**What this task involves**
Repeat the records word for word, starting at the very beginning and ending with the line that contains "What is the spread". Include that line.

*** Opening Records for this task ***

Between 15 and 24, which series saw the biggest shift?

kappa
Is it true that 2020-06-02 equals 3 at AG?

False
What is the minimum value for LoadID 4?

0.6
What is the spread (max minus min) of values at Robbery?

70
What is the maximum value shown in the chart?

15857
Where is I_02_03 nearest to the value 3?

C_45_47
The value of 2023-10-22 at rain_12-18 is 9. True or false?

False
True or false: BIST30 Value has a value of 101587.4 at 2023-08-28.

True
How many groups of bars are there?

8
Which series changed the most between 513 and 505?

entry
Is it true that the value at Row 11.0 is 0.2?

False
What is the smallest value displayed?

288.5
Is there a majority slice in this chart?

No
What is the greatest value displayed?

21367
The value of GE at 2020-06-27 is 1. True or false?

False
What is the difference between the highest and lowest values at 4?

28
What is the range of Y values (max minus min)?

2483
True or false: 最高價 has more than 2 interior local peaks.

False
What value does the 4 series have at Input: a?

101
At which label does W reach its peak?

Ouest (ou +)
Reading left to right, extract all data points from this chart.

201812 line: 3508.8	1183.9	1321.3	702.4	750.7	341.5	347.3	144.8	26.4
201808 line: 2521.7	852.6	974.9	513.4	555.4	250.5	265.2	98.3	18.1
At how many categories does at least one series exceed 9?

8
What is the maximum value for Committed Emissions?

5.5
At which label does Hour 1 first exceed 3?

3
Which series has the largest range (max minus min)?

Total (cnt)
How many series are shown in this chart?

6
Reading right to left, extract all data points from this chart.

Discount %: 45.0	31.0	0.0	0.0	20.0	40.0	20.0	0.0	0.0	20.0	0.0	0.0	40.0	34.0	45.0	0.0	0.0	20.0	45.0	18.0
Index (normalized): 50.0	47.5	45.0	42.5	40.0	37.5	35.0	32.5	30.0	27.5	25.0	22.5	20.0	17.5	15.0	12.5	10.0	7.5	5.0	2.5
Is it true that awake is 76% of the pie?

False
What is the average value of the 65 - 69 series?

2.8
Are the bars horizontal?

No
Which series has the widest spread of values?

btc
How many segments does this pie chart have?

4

*** Closing Records for this task ***

**Expected output**
Between 15 and 24, which series saw the biggest shift?

kappa
Is it true that 2020-06-02 equals 3 at AG?

False
What is the minimum value for LoadID 4?

0.6
What is the spread (max minus min) of values at Robbery?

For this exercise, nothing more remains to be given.